Lp distribution for divergent and non-divergent transitions

Hi all,

I’m fitting a hierarchical model for multiple subjects, and I get 1% divergent transitions (across 4 chains with 1000 warmup sampled and 1000 post-warmup samples).

Scatter plots of the population-level priors do not show particular regions of the posterior which are more prone to divergent transitions.

The energy plot from Betancourt 2017 (mcmc_nuts_energy in bayesplot) looks reasonable (perhaps the delta-E histogram is a little narrower):

and finally, the bulk of the distribution of log-likelihood values is similar among divergent and non-divergent transitions:

Since I have no experience with this violin plot, I wanted to ask for your advice - does this seem like the divergent transitions are not indicative of failure to explore specific parts of the posterior, as the bulk of the distribution is very similar? Or is the lack of the very end of the tails in the upper right plot indicative of a problem?

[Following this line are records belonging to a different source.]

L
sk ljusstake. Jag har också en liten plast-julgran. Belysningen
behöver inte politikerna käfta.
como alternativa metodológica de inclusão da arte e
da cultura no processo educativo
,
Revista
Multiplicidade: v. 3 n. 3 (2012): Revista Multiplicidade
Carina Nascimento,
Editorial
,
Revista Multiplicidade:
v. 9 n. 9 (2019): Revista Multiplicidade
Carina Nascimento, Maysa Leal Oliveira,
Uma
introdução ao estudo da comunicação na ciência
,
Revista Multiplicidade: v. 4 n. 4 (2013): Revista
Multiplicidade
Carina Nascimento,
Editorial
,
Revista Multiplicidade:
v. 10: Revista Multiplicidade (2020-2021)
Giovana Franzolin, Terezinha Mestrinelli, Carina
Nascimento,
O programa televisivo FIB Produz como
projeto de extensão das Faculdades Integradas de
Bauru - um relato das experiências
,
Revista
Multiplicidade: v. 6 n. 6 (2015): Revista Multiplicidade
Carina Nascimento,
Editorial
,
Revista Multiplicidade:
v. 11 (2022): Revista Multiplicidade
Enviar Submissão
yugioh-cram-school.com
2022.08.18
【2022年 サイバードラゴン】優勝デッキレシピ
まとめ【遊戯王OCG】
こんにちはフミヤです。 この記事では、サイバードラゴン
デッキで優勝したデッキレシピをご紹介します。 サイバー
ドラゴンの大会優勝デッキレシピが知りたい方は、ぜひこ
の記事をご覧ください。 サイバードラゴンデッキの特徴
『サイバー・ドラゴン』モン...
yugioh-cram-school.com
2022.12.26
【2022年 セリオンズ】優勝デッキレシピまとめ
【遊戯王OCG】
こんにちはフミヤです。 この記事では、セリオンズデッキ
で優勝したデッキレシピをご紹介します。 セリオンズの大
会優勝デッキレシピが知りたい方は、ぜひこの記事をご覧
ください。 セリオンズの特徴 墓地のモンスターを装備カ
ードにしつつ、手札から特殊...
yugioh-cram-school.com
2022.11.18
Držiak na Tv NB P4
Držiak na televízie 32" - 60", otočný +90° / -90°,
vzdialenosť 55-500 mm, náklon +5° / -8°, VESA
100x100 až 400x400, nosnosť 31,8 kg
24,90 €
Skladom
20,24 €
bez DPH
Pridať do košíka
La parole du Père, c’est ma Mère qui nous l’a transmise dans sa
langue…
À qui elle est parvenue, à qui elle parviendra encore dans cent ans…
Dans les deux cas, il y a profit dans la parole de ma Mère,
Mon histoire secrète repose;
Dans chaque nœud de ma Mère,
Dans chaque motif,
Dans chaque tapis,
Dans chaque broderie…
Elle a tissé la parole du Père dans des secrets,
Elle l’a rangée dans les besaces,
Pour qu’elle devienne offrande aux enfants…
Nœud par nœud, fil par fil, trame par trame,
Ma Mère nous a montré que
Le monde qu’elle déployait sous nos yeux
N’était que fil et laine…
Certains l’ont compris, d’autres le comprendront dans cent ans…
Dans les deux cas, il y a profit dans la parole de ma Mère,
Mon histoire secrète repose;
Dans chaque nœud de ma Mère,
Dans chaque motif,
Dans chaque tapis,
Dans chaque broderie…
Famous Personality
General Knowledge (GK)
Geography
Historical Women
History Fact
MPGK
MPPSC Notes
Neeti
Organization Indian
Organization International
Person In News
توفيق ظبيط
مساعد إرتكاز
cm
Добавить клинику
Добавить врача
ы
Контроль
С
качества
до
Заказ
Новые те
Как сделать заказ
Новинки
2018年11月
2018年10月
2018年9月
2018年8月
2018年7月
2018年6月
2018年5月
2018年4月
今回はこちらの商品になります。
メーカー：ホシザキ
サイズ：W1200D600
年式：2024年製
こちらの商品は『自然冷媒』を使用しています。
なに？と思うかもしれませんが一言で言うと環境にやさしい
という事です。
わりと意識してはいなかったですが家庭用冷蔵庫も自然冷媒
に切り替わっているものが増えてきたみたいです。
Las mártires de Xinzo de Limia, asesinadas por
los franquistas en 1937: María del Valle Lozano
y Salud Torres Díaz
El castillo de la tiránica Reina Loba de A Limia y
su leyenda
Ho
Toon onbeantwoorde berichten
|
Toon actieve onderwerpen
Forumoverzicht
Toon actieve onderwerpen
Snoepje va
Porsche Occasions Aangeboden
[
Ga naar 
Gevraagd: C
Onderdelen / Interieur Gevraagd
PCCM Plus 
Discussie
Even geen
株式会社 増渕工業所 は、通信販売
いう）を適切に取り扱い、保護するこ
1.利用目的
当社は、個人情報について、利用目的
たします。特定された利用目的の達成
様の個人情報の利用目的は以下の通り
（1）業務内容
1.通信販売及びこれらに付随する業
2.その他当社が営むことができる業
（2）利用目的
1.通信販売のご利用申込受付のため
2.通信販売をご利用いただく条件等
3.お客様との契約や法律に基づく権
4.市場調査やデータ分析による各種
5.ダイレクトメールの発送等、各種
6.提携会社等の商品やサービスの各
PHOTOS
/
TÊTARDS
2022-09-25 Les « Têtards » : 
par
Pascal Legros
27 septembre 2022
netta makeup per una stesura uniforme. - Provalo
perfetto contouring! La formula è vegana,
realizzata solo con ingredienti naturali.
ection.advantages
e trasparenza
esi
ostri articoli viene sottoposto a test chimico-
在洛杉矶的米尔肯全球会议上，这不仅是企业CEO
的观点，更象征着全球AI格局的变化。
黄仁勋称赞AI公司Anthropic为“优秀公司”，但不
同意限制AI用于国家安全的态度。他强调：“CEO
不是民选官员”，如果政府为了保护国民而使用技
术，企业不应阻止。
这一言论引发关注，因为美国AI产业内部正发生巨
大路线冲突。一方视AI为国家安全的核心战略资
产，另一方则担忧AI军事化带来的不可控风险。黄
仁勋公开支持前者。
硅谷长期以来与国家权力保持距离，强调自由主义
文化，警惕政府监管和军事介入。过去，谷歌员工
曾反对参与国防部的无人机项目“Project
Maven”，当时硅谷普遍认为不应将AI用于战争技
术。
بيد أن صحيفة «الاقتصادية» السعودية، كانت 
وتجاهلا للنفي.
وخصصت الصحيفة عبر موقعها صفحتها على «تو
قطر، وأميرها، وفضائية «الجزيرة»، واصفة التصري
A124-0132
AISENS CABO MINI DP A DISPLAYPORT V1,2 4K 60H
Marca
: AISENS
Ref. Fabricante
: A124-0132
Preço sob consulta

I should note that I’m currently rerunning this model, as I noticed some unwanted autocorrelation for some of the parameters.

Many thanks,

Roey

Happy New Year,
Roey

Hierarchical models are particularly prone to divergences as they can induce some tricky posterior geometry for the sampler (emphasis on can). Have a look at the Stan manual section on Reparamaterisation which discusses this in more depth and also covers the use of the non-centered parameterisation for easier sampling (in some cases): 25.7 Reparameterization | Stan User’s Guide

Thank you for your response, Andrew!
Indeed, we’ve reparametrized many of our parameters with non-centered parametrization. Since I could not identify any clear funnels with scatter plots of various parameters, I turned to other visualization tools. My question is specifically about the violin plot and its interpretation in light of the shape similarity between non-divergent and divergent transitions.